The final step we have to take is to reason about the ultimate answer to the original question. Again, we create a prompt that will instruct an LLM to do this. Given we have the `questions` output that contains each sub `question` and `answer`, we will make these inputs to this final prompt.

```python
reasoning_template = """
You are a helpful assistant that can answer complex queries.
Here is the original question you were asked: {{question}}
You have split this question up into simpler questions that can be answered in
isolation.
Here are the questions and answers that you've generated
{% for pair in question_answer_pair %}
{{pair}}
{% endfor %}
Reason about the final answer to the original query based on these questions and
aswers
Final Answer:
"""

resoning_prompt = PromptBuilder(reasoning_template)
```

To be able to augment this prompt with the question answer pairs, we will have to extend our previous pipeline and connect the `structured_reply` from the previous LLM, to the `question_answer_pair` input of this prompt.

```python
query_decomposition_pipeline.add_component("reasoning_prompt", PromptBuilder(reasoning_template))
query_decomposition_pipeline.add_component("reasoning_llm", OpenAIGenerator(model="gpt-4o-mini"))

query_decomposition_pipeline.connect("query_resolver_llm.structured_reply", "reasoning_prompt.question_answer_pair")
query_decomposition_pipeline.connect("reasoning_prompt", "reasoning_llm")
```

Now, let’s run this final pipeline and see what results we get:

```python
question = "Who has more siblings, Jamie or Sansa?"
result = query_decomposition_pipeline.run({"prompt":{"question": question},
"multi_query_prompt": {"question": question},
"reasoning_prompt": {"question": question}},
include_outputs_from=["query_resolver_llm"])

print("The original query was split and resolved:\n")

for pair in result["query_resolver_llm"]["structured_reply"].questions:
print(pair)
print("\nSo the original query is answered as follows:\n")
print(result["reasoning_llm"]["replies"][0])
```

🥁 Drum roll please:

```
The original query was split and resolved:
question='How many siblings does Jaime have?' answer='Jaime has one sister (Cersei) and one younger brother (Tyrion), making a total of 2 siblings.'
question='How many siblings does Sansa have?' answer='Sansa has five siblings: one older brother (Robb), one younger sister (Arya), and two younger brothers (Bran and Rickon), as well as one older illegitimate half-brother (Jon Snow).'
So the original query is answered as follows:
To determine who has more siblings between Jaime and Sansa, we need to compare the number of siblings each has based on the provided answers.
From the answers:
- Jaime has 2 siblings (Cersei and Tyrion).
- Sansa has 5 siblings (Robb, Arya, Bran, Rickon, and Jon Snow).
Since Sansa has 5 siblings and Jaime has 2 siblings, we can conclude that Sansa has more siblings than Jaime.
Final Answer: Sansa has more siblings than Jaime.
```

## Wrapping up

Given the right instructions, LLMs are good at breaking down tasks.
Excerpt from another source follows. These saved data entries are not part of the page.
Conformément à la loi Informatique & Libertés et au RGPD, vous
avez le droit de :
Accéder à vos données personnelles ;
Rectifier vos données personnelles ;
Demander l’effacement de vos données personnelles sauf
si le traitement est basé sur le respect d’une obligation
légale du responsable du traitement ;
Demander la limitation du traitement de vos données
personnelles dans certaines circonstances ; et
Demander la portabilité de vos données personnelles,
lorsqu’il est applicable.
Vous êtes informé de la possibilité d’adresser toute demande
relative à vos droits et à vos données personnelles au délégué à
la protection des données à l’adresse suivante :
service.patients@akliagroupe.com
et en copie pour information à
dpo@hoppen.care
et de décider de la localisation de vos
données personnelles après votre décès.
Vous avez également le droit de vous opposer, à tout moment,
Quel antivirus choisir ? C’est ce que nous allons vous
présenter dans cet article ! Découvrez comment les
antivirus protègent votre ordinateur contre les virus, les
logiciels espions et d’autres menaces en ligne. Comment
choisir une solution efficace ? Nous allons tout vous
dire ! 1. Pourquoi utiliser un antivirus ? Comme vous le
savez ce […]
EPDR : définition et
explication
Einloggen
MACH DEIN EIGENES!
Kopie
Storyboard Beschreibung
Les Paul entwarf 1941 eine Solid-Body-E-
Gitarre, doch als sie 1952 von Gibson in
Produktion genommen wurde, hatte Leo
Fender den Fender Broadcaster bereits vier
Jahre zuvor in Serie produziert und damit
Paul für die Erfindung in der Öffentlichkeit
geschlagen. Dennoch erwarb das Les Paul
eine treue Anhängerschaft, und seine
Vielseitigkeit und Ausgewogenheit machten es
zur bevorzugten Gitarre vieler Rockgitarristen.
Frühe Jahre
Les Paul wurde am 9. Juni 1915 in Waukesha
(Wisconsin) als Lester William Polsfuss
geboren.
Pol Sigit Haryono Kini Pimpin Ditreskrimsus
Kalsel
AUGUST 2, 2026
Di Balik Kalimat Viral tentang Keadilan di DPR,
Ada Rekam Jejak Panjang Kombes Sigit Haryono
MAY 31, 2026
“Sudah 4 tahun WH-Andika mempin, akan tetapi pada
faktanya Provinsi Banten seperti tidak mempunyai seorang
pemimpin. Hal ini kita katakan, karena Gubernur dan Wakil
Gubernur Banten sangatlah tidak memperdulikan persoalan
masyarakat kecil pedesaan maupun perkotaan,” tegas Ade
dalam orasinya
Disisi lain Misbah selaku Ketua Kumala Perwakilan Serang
Query decomposition is a great way we can make sure we do that for questions that are multiple questions in disguise.

In this article, you learned how to implement this technique with a twist 🙂 Let us know what you think about using structured outputs for these sorts of use cases. And check out the [Haystack experimental repo](https://github.com/deepset-ai/haystack-experimental?tab=readme-ov-file#experiments-catalog) to see what new features we’re working on.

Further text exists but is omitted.